> **THE DATA**:
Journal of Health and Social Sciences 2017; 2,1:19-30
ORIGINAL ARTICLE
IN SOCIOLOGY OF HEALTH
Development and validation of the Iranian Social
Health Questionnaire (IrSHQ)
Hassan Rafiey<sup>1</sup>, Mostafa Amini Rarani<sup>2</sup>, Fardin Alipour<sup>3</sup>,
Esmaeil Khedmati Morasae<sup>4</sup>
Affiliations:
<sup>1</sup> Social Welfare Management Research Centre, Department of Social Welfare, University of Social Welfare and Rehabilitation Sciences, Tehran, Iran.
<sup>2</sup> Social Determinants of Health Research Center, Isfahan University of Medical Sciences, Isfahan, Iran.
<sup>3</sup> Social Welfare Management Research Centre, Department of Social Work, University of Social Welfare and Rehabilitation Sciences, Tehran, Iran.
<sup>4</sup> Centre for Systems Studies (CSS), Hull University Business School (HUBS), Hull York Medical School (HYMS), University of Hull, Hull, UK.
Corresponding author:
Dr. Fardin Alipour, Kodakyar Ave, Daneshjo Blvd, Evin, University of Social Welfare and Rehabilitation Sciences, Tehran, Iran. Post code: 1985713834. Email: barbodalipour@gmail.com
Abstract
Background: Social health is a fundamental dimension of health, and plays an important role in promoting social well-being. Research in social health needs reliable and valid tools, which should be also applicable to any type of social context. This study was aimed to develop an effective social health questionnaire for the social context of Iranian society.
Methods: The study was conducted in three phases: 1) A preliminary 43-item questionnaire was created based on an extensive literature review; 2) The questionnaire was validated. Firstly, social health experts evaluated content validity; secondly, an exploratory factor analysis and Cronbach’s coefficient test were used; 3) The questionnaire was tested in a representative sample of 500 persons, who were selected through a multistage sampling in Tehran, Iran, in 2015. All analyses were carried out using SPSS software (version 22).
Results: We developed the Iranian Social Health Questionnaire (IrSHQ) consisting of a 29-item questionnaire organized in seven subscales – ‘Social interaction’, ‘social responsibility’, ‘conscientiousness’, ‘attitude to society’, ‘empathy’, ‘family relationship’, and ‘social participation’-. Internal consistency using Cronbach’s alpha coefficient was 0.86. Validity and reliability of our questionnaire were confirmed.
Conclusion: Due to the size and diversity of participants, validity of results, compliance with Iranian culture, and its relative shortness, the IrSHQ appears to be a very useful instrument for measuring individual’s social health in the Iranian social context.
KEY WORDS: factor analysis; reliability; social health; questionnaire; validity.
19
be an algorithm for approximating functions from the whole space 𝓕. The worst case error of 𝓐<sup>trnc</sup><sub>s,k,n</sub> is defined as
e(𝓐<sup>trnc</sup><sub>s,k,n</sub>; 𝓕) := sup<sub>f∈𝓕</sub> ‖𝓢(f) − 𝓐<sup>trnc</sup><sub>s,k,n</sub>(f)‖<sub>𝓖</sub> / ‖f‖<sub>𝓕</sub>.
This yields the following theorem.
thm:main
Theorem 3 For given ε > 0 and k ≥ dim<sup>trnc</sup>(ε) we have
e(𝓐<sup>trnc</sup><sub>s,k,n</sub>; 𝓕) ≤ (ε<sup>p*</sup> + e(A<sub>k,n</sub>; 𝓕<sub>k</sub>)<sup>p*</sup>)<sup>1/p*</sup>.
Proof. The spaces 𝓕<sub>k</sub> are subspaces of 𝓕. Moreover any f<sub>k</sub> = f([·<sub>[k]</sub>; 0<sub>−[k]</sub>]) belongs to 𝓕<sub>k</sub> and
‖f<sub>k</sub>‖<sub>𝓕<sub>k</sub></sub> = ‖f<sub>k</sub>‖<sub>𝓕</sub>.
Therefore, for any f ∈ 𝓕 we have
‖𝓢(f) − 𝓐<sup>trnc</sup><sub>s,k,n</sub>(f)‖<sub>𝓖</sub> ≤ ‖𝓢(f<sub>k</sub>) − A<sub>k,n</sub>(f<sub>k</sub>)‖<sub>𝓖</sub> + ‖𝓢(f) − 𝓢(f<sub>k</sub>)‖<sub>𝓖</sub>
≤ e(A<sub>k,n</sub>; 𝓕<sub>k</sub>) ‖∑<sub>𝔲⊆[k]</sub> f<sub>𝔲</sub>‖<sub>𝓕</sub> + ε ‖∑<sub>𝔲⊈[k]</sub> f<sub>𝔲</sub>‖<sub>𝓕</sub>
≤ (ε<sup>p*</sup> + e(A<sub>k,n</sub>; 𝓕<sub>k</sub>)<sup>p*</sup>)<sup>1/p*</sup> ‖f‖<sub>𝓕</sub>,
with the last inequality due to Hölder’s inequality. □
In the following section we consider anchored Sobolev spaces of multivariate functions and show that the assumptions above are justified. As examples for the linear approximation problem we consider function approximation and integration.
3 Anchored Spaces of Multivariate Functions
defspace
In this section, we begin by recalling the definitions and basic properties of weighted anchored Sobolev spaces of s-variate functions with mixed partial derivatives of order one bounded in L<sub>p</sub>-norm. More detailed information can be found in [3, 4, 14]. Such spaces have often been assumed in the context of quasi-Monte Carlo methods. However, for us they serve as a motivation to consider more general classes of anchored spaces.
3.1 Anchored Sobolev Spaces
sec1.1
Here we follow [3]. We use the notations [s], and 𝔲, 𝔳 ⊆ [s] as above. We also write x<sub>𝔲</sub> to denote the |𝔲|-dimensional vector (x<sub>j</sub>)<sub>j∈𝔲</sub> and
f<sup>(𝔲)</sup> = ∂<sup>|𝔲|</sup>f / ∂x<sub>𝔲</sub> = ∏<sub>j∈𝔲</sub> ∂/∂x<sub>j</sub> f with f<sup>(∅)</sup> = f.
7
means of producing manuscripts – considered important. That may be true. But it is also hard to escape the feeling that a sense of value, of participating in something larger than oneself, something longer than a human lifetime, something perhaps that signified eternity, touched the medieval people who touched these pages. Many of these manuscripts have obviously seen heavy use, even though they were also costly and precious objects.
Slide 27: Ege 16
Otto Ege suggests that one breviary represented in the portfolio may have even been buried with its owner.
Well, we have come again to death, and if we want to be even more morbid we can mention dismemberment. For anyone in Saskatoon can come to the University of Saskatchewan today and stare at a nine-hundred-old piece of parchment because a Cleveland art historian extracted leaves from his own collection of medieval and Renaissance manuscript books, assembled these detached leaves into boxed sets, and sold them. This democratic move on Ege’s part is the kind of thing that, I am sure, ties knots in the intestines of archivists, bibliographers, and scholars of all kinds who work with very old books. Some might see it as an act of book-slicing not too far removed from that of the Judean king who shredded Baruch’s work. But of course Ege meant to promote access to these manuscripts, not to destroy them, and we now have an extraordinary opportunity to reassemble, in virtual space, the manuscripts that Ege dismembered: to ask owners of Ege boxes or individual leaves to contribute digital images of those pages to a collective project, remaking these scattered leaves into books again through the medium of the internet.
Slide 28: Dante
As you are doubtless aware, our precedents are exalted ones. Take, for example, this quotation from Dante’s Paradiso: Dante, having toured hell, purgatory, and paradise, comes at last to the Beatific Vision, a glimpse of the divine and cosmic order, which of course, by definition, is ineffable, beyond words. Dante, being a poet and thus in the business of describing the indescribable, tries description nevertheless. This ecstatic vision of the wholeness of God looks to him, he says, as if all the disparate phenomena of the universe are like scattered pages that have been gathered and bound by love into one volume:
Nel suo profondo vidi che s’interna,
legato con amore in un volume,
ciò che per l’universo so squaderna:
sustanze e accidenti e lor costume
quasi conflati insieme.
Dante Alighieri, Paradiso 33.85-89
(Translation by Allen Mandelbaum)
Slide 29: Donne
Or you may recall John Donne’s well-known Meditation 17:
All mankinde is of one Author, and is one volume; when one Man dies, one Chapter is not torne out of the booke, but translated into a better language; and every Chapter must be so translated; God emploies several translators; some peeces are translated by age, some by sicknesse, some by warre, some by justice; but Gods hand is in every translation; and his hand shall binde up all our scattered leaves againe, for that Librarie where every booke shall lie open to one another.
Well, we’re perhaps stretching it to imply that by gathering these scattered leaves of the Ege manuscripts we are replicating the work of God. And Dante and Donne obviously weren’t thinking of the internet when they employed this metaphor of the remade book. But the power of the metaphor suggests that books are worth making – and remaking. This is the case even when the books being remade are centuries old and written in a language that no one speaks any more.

> **EXERCISE DIRECTIONS**:
Note how many lines of the records contain the string "Fardin", and give that number with nothing added.

> **YOUR RESPONSE**:
2